U.S. secretary of defense
"K-State's Landon Lecture Series has a long history of bringing the nation's top military leaders to campus, so we're pleased that Defense Secretary Gates will continue that tradition," said Charles Reagan, chair of the lecture series.
Recent Landon Lecture speakers from the Department of Defense have include the man Gates replaced, Donald Rumsfeld, and K-State alum Gen. Richard Myers, who went on to serve as chairman of the Joint Chiefs of Staff.
A Kansas native, Gates became secretary of defense Dec. 18, 2006, after serving as president of Texas A&M University since August 2002. He served as director of the CIA from 1991-93, and was assistant to the president and deputy national security adviser for President George H.W. Bush from 1989-1991.
Gates joined the CIA in 1966, serving nearly 27 years as an intelligence professional. His tenure at the CIA included nine years at the National Security Council where he served four presidents.

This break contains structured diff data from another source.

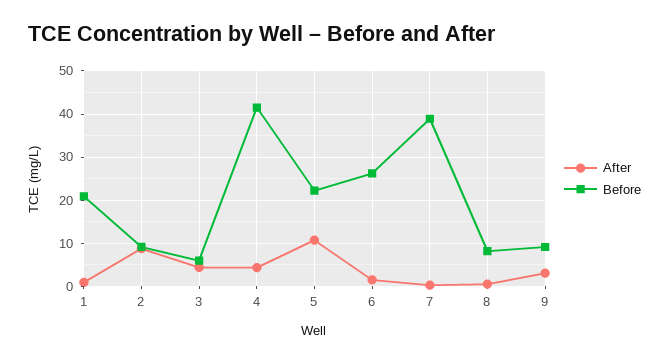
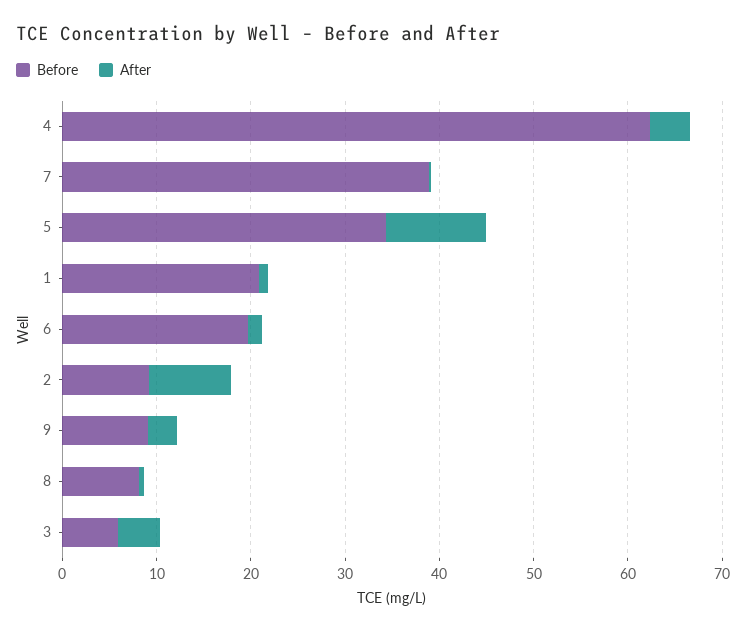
  {
    "After": {
      "1": 0,
      "2": 8,
      "3": 4,
      "4": 4,
      "5": 10,
      "6": 2,
      "7": 0,
      "8": 0,
      "9": 4
    },
    "Before": {
      "1": 20,
      "2": 10,
      "3": 6,
-     "4": 42,
+     "4": 62,
-     "5": 22,
+     "5": 34,
-     "6": 26,
+     "6": 20,
      "7": 38,
      "8": 8,
      "9": 10
    }
  }

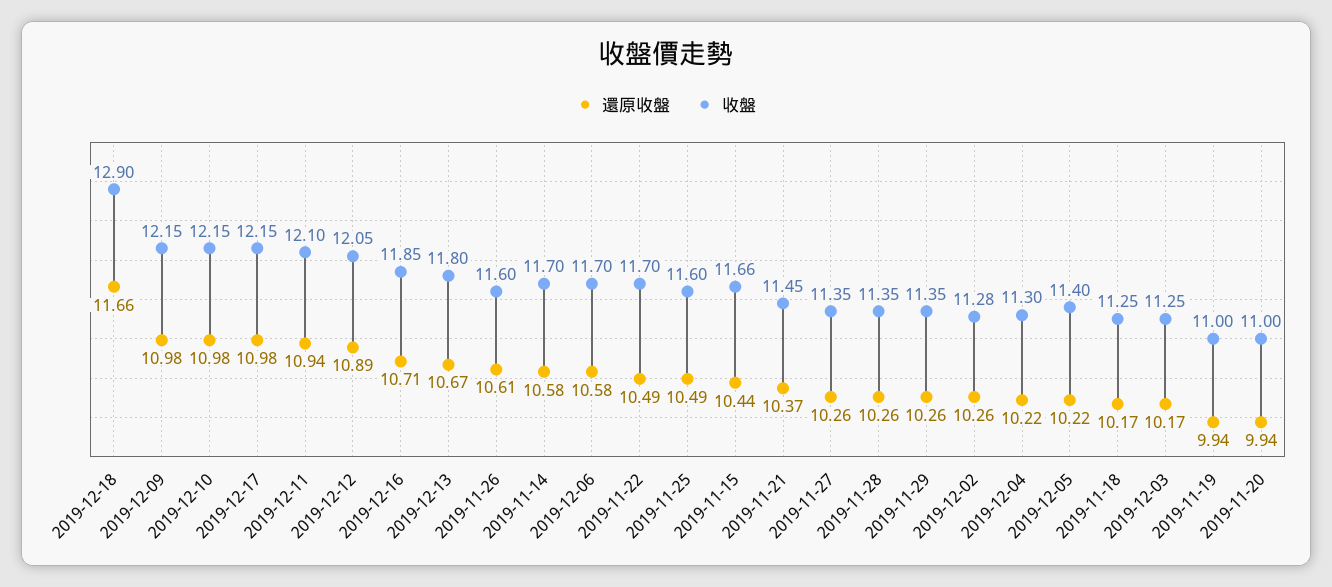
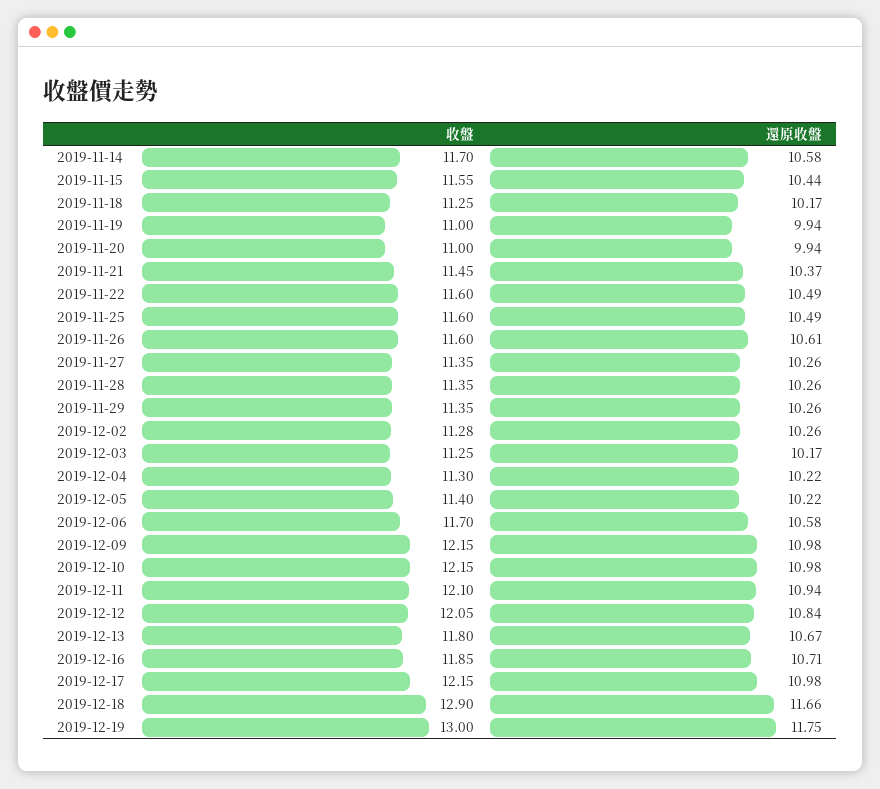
  {
    "還原收盤": {
      "2019-12-18": 11.66,
      "2019-12-09": 10.98,
      "2019-12-10": 10.98,
      "2019-12-17": 10.98,
      "2019-12-11": 10.94,
-     "2019-12-12": 10.89,
+     "2019-12-12": 10.84,
      "2019-12-16": 10.71,
      "2019-12-13": 10.67,
      "2019-11-26": 10.61,
      "2019-11-14": 10.58,
      "2019-12-06": 10.58,
      "2019-11-22": 10.49,
      "2019-11-25": 10.49,
      "2019-11-15": 10.44,
      "2019-11-21": 10.37,
      "2019-11-27": 10.26,
      "2019-11-28": 10.26,
      "2019-11-29": 10.26,
      "2019-12-02": 10.26,
      "2019-12-04": 10.22,
      "2019-12-05": 10.22,
      "2019-11-18": 10.17,
      "2019-12-03": 10.17,
      "2019-11-19": 9.94,
-     "2019-11-20": 9.94
+     "2019-11-20": 9.94,
+     "2019-12-19": 11.75
    },
    "收盤": {
      "2019-12-18": 12.9,
      "2019-12-09": 12.15,
      "2019-12-10": 12.15,
      "2019-12-17": 12.15,
      "2019-12-11": 12.1,
      "2019-12-12": 12.05,
      "2019-12-16": 11.85,
      "2019-12-13": 11.8,
      "2019-11-26": 11.6,
      "2019-11-14": 11.7,
      "2019-12-06": 11.7,
-     "2019-11-22": 11.7,
+     "2019-11-22": 11.6,
      "2019-11-25": 11.6,
-     "2019-11-15": 11.66,
+     "2019-11-15": 11.55,
      "2019-11-21": 11.45,
      "2019-11-27": 11.35,
      "2019-11-28": 11.35,
      "2019-11-29": 11.35,
      "2019-12-02": 11.28,
      "2019-12-04": 11.3,
      "2019-12-05": 11.4,
      "2019-11-18": 11.25,
      "2019-12-03": 11.25,
      "2019-11-19": 11,
-     "2019-11-20": 11
+     "2019-11-20": 11,
+     "2019-12-19": 13
    }
  }

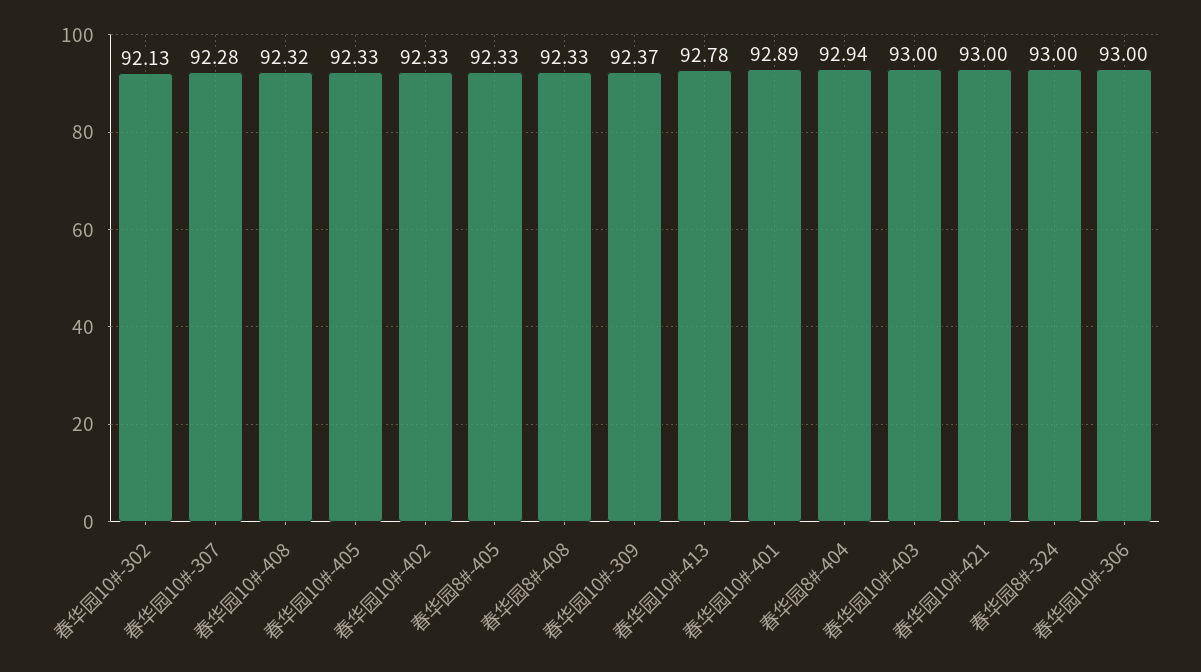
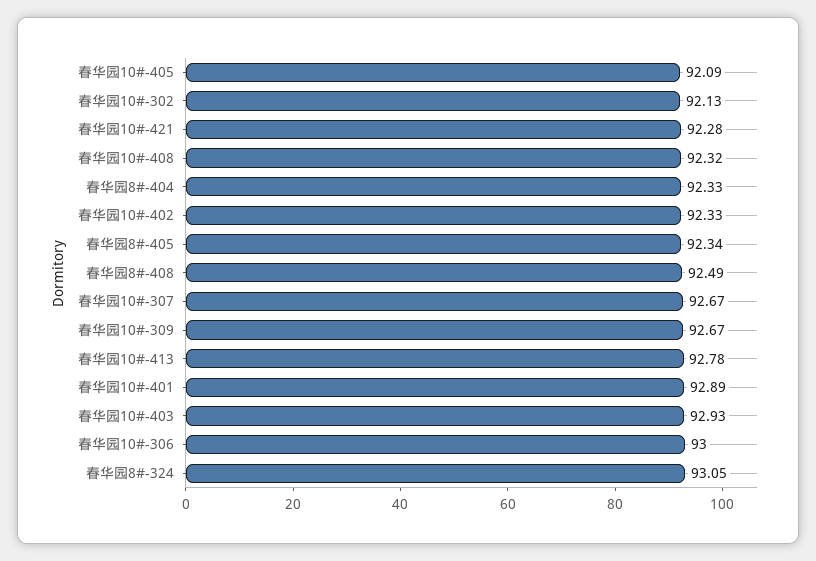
  {
    "春华园10#-302": 92.13,
-   "春华园10#-307": 92.28,
+   "春华园10#-307": 92.67,
    "春华园10#-408": 92.32,
-   "春华园10#-405": 92.33,
+   "春华园10#-405": 92.09,
    "春华园10#-402": 92.33,
-   "春华园8#-405": 92.33,
+   "春华园8#-405": 92.34,
-   "春华园8#-408": 92.33,
+   "春华园8#-408": 92.49,
-   "春华园10#-309": 92.37,
+   "春华园10#-309": 92.67,
    "春华园10#-413": 92.78,
    "春华园10#-401": 92.89,
-   "春华园8#-404": 92.94,
+   "春华园8#-404": 92.33,
-   "春华园10#-403": 93,
+   "春华园10#-403": 92.93,
-   "春华园10#-421": 93,
+   "春华园10#-421": 92.28,
-   "春华园8#-324": 93,
+   "春华园8#-324": 93.05,
    "春华园10#-306": 93
  }

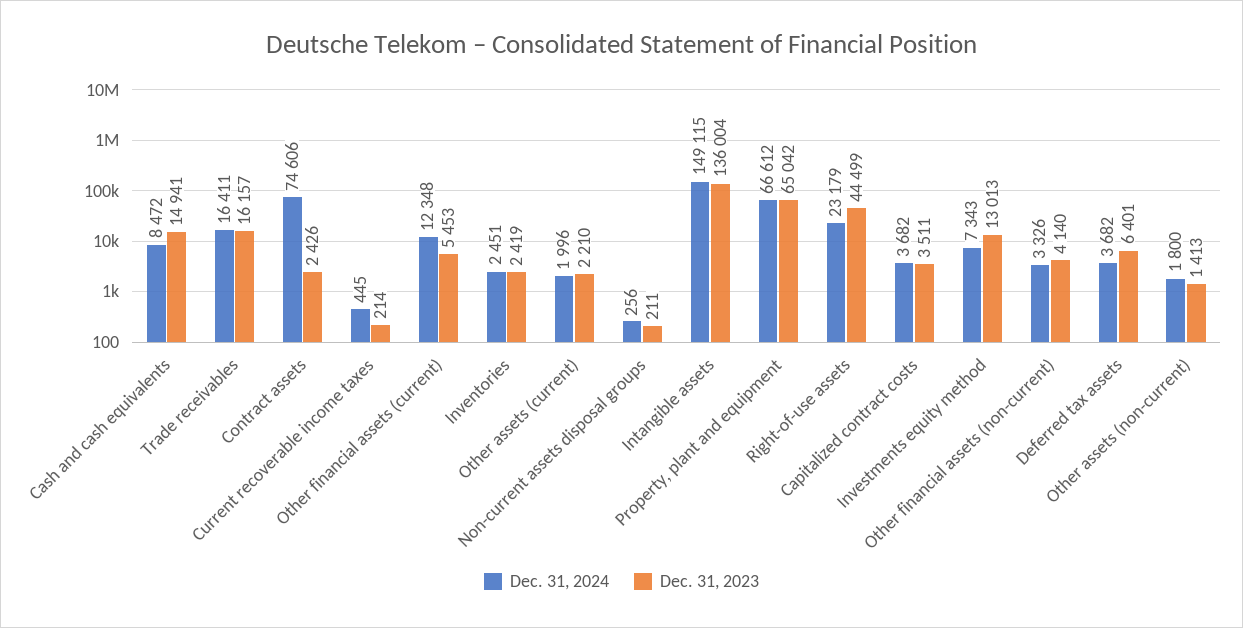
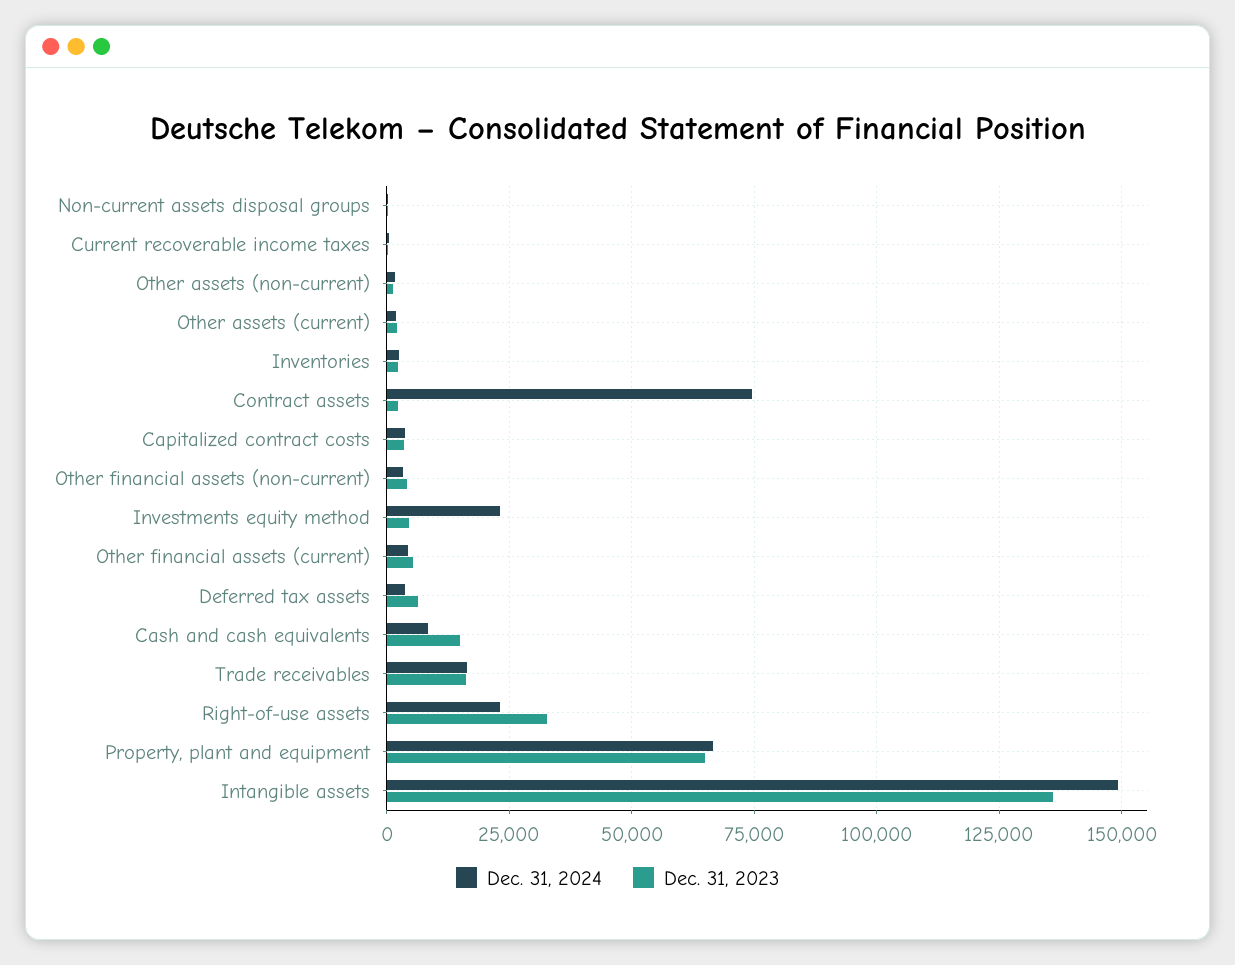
  {
    "Dec. 31, 2024": {
      "Cash and cash equivalents": 8472,
      "Trade receivables": 16411,
      "Contract assets": 74606,
      "Current recoverable income taxes": 445,
-     "Other financial assets (current)": 12348,
+     "Other financial assets (current)": 5000,
      "Inventories": 2451,
      "Other assets (current)": 1996,
      "Non-current assets disposal groups": 256,
      "Intangible assets": 149115,
      "Property, plant and equipment": 66612,
      "Right-of-use assets": 23179,
      "Capitalized contract costs": 3682,
-     "Investments equity method": 7343,
+     "Investments equity method": 22500,
      "Other financial assets (non-current)": 3326,
      "Deferred tax assets": 3682,
      "Other assets (non-current)": 1800
    },
    "Dec. 31, 2023": {
      "Cash and cash equivalents": 14941,
      "Trade receivables": 16157,
      "Contract assets": 2426,
      "Current recoverable income taxes": 214,
      "Other financial assets (current)": 5453,
      "Inventories": 2419,
      "Other assets (current)": 2210,
      "Non-current assets disposal groups": 211,
      "Intangible assets": 136004,
      "Property, plant and equipment": 65042,
-     "Right-of-use assets": 44499,
+     "Right-of-use assets": 32500,
      "Capitalized contract costs": 3511,
-     "Investments equity method": 13013,
+     "Investments equity method": 5000,
      "Other financial assets (non-current)": 4140,
      "Deferred tax assets": 6401,
      "Other assets (non-current)": 1413
    }
  }

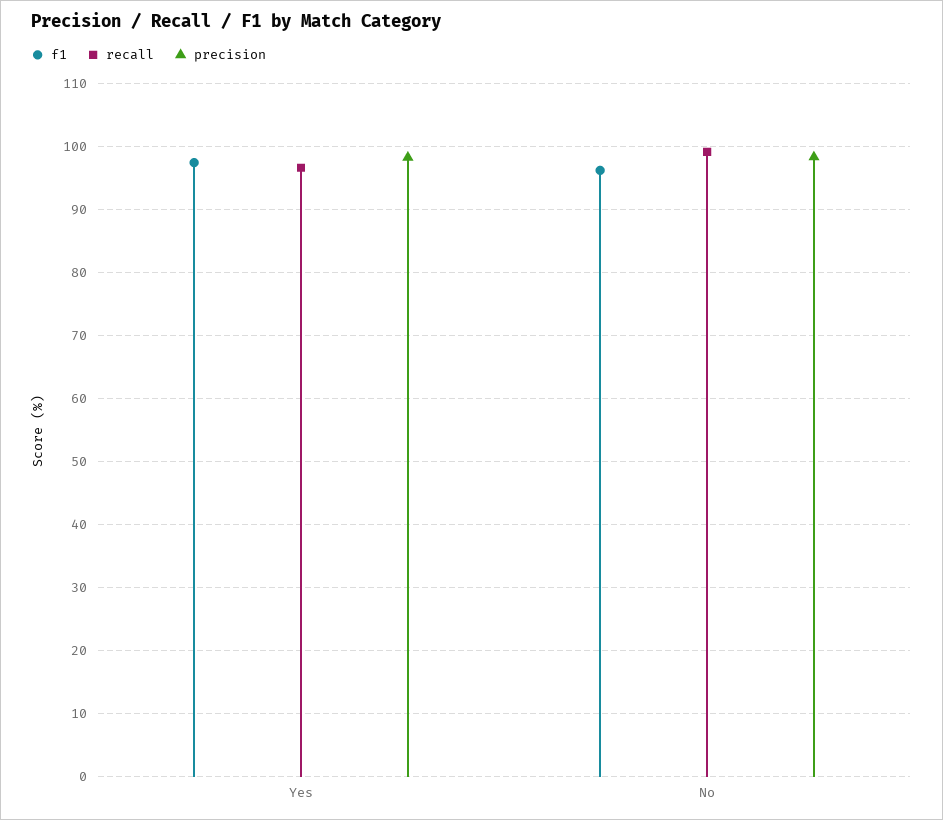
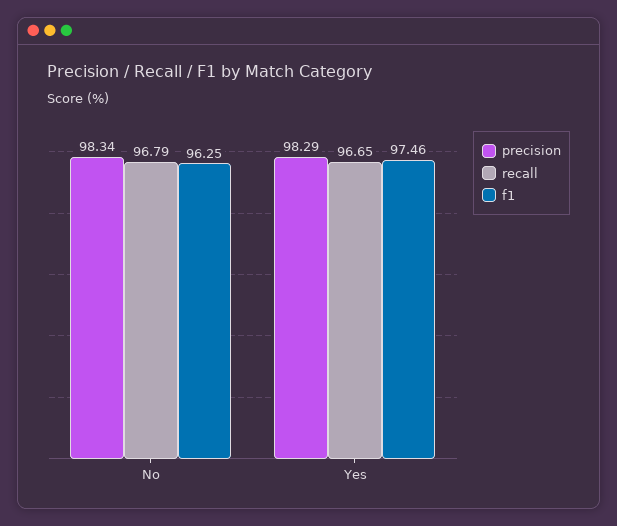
  {
    "f1": {
      "Yes": 97.46,
      "No": 96.25
    },
    "recall": {
      "Yes": 96.65,
-     "No": 99
+     "No": 96.79
    },
    "precision": {
      "Yes": 98.29,
      "No": 98.34
    }
  }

His many honors include the National Security Medal and the Presidential Citizens Medal. He is a two-time recipient of the National Intelligence Distinguished Service Medal and a three-time recipient of the CIA's highest award, the Distinguished Intelligence Medal.
Gates also is the author of the memoir "From the Shadows: The Ultimate Insiders Story of Five Presidents and How They Won the Cold War," which was published in 1996.
Gates earned his bachelor's degree from the College of William and Mary; a master's from Indiana University; and a doctorate in Russian and Soviet history from Georgetown University."